▶ _Extract provided_:
· · · · · · ·

Tuesday, January 17, 2012

Mother-Of-The-Year!

My Stay-At-Home-Mom Hat!
I’m wearing my Stay-At-Home-Mom hat today, and not the pretty one! No, the pretty one looks so good on me. It makes me want to wake up with a smile, make my husband breakfast and kiss him as he’s leaving for work. My good Stay-At-Home-Mom hat makes me smile all day while I’m cleaning the kitchen and doing the laundry. It makes me hum along with Beethoven’s Ninth while I’m scrubbing floors and cleaning toilets. My nice Stay-At-Home-Mom hat makes me feel like making a four-course dinner with the fine china and flowers, just because, for my wonderful family…
No, my friends, today I am NOT wearing my good Stay-At-Home-Mom hat! Today, I overslept and my husband went to work with no breakfast or lunch. But, that’s ok, because when he gets home he will be so ravenous that he’ll eat all the kid’s lunch snacks and I’ll have to make yet ANOTHER trip to the grocery store to restock. My daughter, who’s thirteen (UGH!), shared her extra special, hormone enraged attitude with me before school – I love those special mother-daughter moments with her! And the boys? Yes, let’s talk about those wonderful little boys of mine…
If they don’t get a full twelve hours of sleep at night I, literally, have to pull them by the toes to get them moving in the morning. So after screaming at them to “GET UP!” for over a half an hour, they finally get dressed and move to the dining room for breakfast. That impossible task takes a good twenty minutes because first we have to complain about the cereal that they don’t like. Then they have to blame each other for eating the cereal that they do like. Don’t forget the drink that must accompany the cereal that has milk in it. I don’t get that!! The dishes in the dishwasher are dirty, so why do they stack dirty dishes on the counter? Put them in the dishwasher!! They get that from their dad. Oh, wait, Elijah forgot to do part of his homework last night. Great, let’s do it NOW!
Finally, we all get out the door (and by some miracle, on time) on the bus and off to school. All I can hope is that they stay out of the nurse’s office and I’m free and clear until 3:30 pm, which comes before you know it and then the craziness begins all over again…
Do homework, make dinner, clean the kitchen…wait, again!? Get ready for tomorrow; Do you have clean clothes? Take showers, make lunches; I hope I remembered to make my husbands. Don’t forget the dogs, who have been neglected all day and have left a present, to show their appreciation, on MY rug! My husband comes home; “What’s for dinner and what did YOU do today?” Hmmmmm!?! I think I’ll take my Mother-Of-The-Year trophy, empty the fancy out of it and add some whine to it…wait, I mean wine!

· · · · · · ·

▶ _Task requirements_:
a) In the blog post about the stay-at-home-mom hat, translate this sentence into Spanish: "Today, I overslept and my husband went to work with no breakfast or lunch."
b) According to the blog post about the stay-at-home-mom hat, how old is the writer's daughter?

▶ _Data section_:
· · · · · · ·

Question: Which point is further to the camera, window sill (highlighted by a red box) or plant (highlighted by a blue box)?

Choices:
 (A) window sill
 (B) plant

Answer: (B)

· · · · · · ·

▶ _Written responses_:
a) Hoy me desperté tarde y mi esposo se fue a trabajar sin desayuno ni almuerzo.

b) She is thirteen.